The Commerce Department didn’t immediately reply to an emailed request for comment.

An auto-trade war would be a body blow to automakers from General Motors Co. to Toyota Motor Corp., which have fine-tuned their supply chains to take advantage of countries with low duties, such as the U.S. America’s trade in cars and car parts with the rest of the world amounted to more than $470 billion last year. The nation imported about $135 billion more in passenger cars than exported.

Industry groups are stepping up efforts to sway the president. This week, a coalition of groups representing most major automakers said in an open letter to Trump that duties on cars and car parts “would be a massive tax on consumers who buy or service their vehicles -- whether imported or domestically produced.”

“These higher costs will inevitably lead to declining sales and the loss of American jobs, as well as increasing vehicle service and repair costs that may result in consumers delaying critical vehicle maintenance,” the group said.

Commerce has until February next year to report its findings to Trump, who has the final say on any tariffs. The probe covers imports of automobiles, including SUVs, vans and light parts, and auto parts. The administration is reviewing the security impact under section 232 of the 1962 Trade Expansion Act, the same provision the president used to impose steel and aluminum tariffs.


Speakers representing more than 40 auto-industry groups and foreign governments are scheduled to speak Thursday at the Commerce department, from the American Automotive Policy Council to the European Union.
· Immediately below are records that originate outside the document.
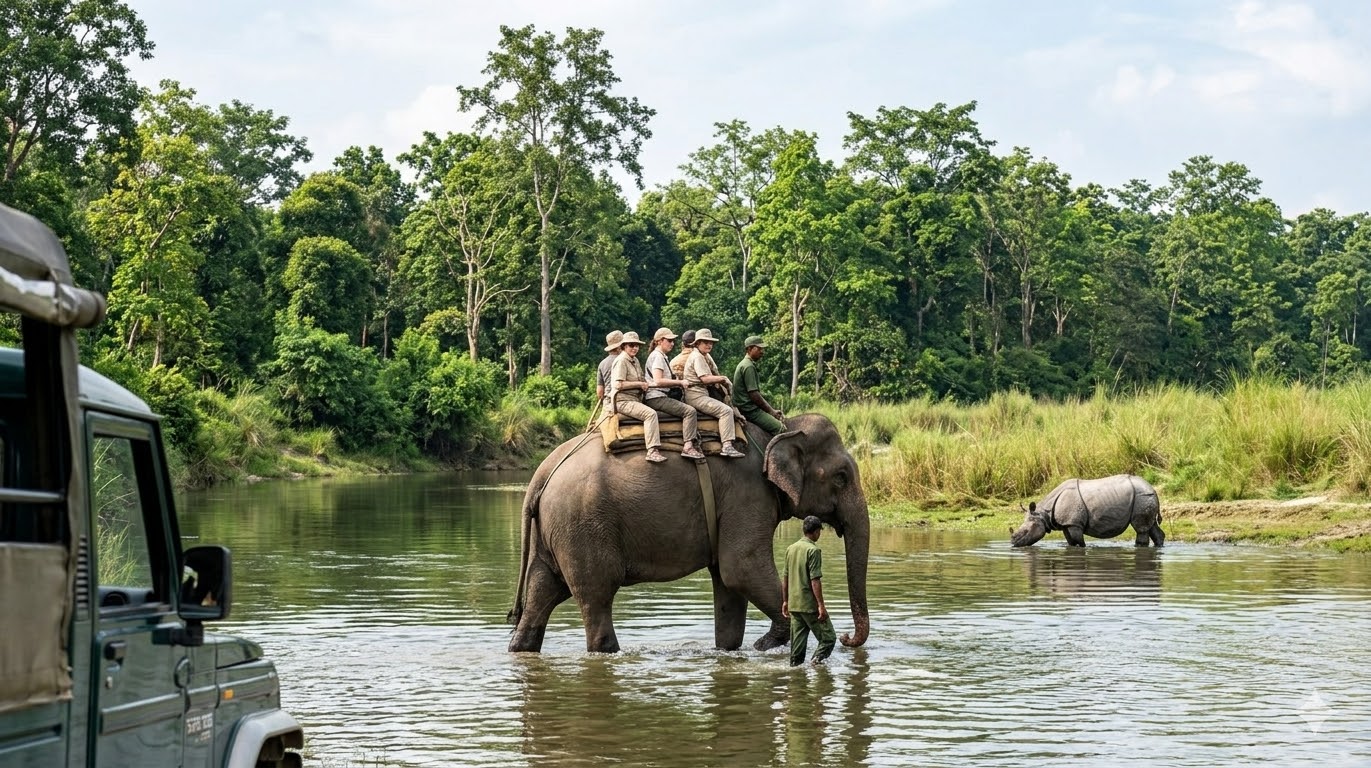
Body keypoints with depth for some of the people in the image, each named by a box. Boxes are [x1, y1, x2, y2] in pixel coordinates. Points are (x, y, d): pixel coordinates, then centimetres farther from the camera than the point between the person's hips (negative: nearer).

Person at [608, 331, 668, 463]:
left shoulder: (635, 360, 19)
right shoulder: (621, 361, -10)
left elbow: (640, 380, 34)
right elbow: (619, 384, -20)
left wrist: (645, 384, 11)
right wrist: (640, 384, -12)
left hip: (634, 400, 10)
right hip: (623, 401, -10)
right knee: (650, 414, -27)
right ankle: (652, 451, -35)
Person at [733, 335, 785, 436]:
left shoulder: (744, 364, 19)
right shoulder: (748, 367, -14)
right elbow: (754, 395, -19)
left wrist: (772, 410, 13)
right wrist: (771, 411, -7)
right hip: (750, 410, -10)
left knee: (782, 420, 12)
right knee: (780, 428, -15)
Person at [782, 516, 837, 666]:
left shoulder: (791, 549, 11)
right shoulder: (813, 550, -13)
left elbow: (785, 578, 15)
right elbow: (815, 580, -17)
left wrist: (785, 601, 21)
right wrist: (821, 605, -16)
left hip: (794, 604, 8)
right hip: (809, 604, -8)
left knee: (797, 643, 11)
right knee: (828, 638, -1)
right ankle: (816, 662, -17)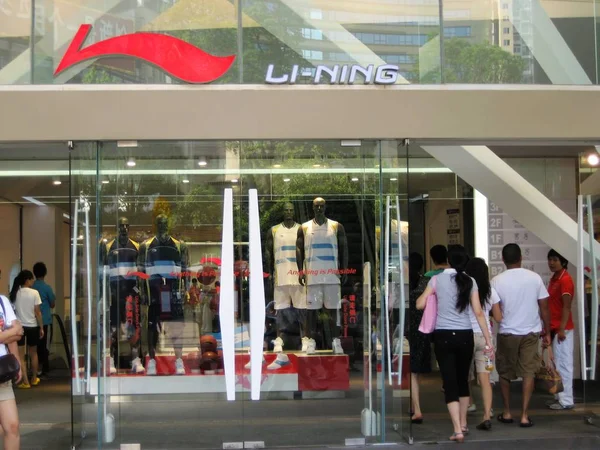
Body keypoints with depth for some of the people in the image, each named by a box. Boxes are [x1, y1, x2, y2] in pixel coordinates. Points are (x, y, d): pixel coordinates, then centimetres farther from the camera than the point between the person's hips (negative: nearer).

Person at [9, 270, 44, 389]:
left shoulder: (14, 293, -1)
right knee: (33, 353, 17)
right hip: (32, 326, -1)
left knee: (20, 356, 4)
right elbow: (37, 312, -8)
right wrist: (41, 328, -1)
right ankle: (34, 379, 28)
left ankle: (25, 382, 0)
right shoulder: (34, 293, -9)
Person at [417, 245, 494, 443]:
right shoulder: (470, 281, 1)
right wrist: (488, 338, 2)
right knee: (463, 379, 18)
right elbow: (478, 312, -1)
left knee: (450, 382, -2)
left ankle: (458, 430, -10)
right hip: (465, 335, 2)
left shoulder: (437, 279, -3)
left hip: (443, 336, -2)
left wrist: (431, 296, 19)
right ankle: (463, 424, 30)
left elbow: (420, 304, -1)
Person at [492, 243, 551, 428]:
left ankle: (507, 413, 23)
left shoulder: (497, 281, -8)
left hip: (507, 333, 0)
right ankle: (524, 416, 1)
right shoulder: (534, 278, -4)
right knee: (528, 372, 5)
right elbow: (544, 308, -1)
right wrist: (547, 332, 9)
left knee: (505, 373, 15)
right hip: (531, 332, 1)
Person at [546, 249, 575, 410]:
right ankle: (560, 396, 19)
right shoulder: (554, 279, 15)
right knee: (557, 364, 13)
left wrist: (562, 329, -22)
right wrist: (547, 328, 18)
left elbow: (566, 306, -18)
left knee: (563, 364, -5)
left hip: (562, 329, -9)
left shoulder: (565, 279, -13)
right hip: (554, 329, 9)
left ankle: (566, 400, -1)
Based on reviews of their submissions and interviews, few appeared prepared to support car tariffs.

“As far as we know, no U.S. automaker or parts manufacturer has been clamoring for relief,” Philipp Schramm, chief financial officer of Webasto, which makes parts including sunroofs, said in a submission last month on the investigation. “The auto industry has been thriving in recent years and such action, adding to market uncertainty, will certainly reverberate strongly and have negative consequences for long-term industry growth and recovery.”

Among the more supportive written comments were from UAW, the primary union for vehicle factory workers in the U.S. It said an investigation of manufacturing losses in the U.S. and their effect on security and economic strength was “long overdue.” Offshoring has hurt workers and begun to erode the technological advantage that the U.S. has long enjoyed, the union wrote. Yet it called for “targeted measures” to strengthen U.S. manufacturing, stopping short of advocating in favor of new vehicle and component tariffs.

“We caution that any rash actions could have unforeseen consequences, including mass lay-offs for American workers,” the UAW wrote.

GM said in a submission that the biggest U.S. automaker would face a stark choice if Trump goes ahead with tariffs: increase prices for consumers and hurt sales, or swallow the tariff cost and move plants. Either way, it would mean job cuts and lower wages for employees, and “a smaller GM” with “a reduced presence at home and abroad,” said the company.